Reasoning: Every time you add vinegar to warm milk you will get a reaction that creates a curd. I know this because when you add the vinegar to the warm milk the pH of the milk drops making it more acidic. The protein casien moleclues attract to each other and that's what becomes the curds. Those curds when hardening become the casien plastic. Creating this mixture of milk and vinegar you will get a curd due to the changes in the pH causing the chemical reaction to take place.
When you add vinegar to microwaved milk it creates a reaction and makes curds which harden it to casein plastic.
In my case I wish I would of had a scale that weighs smaller objects, the one I had was in ounces so I had to use smaller numbers. If I would of had a scale maybe in grams you could see more of a difference between each increment of vinegar, making the lab easier to read.
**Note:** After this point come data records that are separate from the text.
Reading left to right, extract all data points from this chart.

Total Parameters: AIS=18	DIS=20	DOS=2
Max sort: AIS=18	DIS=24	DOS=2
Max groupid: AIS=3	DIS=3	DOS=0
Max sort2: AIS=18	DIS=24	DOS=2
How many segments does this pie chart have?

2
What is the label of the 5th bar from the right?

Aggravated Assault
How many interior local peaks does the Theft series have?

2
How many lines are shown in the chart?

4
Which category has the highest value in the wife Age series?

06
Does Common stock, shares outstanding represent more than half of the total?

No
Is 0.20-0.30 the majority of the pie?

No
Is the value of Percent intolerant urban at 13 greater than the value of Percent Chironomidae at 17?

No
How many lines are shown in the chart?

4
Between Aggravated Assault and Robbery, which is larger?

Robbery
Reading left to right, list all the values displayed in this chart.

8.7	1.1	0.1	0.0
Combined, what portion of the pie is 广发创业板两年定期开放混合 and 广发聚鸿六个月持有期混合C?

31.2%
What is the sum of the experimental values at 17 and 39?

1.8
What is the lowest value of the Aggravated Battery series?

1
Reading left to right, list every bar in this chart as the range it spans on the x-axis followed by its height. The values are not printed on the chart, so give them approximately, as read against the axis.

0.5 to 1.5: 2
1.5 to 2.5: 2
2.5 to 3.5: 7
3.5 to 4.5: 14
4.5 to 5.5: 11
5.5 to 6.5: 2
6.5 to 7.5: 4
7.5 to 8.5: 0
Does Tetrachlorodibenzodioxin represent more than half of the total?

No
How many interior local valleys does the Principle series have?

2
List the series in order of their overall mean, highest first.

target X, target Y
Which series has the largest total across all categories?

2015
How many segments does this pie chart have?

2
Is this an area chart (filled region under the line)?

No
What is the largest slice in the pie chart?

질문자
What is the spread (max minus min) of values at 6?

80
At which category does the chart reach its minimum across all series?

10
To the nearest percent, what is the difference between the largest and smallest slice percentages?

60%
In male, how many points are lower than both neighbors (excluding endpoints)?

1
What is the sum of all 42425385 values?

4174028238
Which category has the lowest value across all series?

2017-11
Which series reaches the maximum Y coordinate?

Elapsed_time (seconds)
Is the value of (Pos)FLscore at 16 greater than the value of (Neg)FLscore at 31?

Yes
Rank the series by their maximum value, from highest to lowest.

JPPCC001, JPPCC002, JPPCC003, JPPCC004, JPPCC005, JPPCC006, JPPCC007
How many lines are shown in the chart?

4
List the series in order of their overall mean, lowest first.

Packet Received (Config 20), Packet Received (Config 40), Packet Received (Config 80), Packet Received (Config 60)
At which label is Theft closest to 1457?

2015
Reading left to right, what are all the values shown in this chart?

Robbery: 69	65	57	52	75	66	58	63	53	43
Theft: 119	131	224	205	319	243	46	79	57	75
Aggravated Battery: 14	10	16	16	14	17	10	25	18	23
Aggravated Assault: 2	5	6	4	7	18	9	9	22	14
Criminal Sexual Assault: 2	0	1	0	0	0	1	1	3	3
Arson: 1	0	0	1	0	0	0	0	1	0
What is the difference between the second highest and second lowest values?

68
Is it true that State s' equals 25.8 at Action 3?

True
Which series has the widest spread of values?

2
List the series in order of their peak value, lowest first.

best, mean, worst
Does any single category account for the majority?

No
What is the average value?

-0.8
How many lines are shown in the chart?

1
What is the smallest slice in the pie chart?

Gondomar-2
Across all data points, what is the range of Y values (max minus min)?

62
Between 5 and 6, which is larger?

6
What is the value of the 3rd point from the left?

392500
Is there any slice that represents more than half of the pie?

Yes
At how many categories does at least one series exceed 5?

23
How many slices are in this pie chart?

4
My experiment is also a bit of a history fact fact, this casien plastic was use back in the 1800-1900's for jewelry, fountain pens etc. you can still use this plastic but most people prefer not to, but with my results you can know how much vinegar you will need. It's a fun family friendly easy to do little experiment, to just have fun with.
Improvements:I think one way of improving this experiment to make the increments of vi gear go up by ore like do 1,3,6,9 and 12 this way you see more of a difference with the weight of the casien at the end.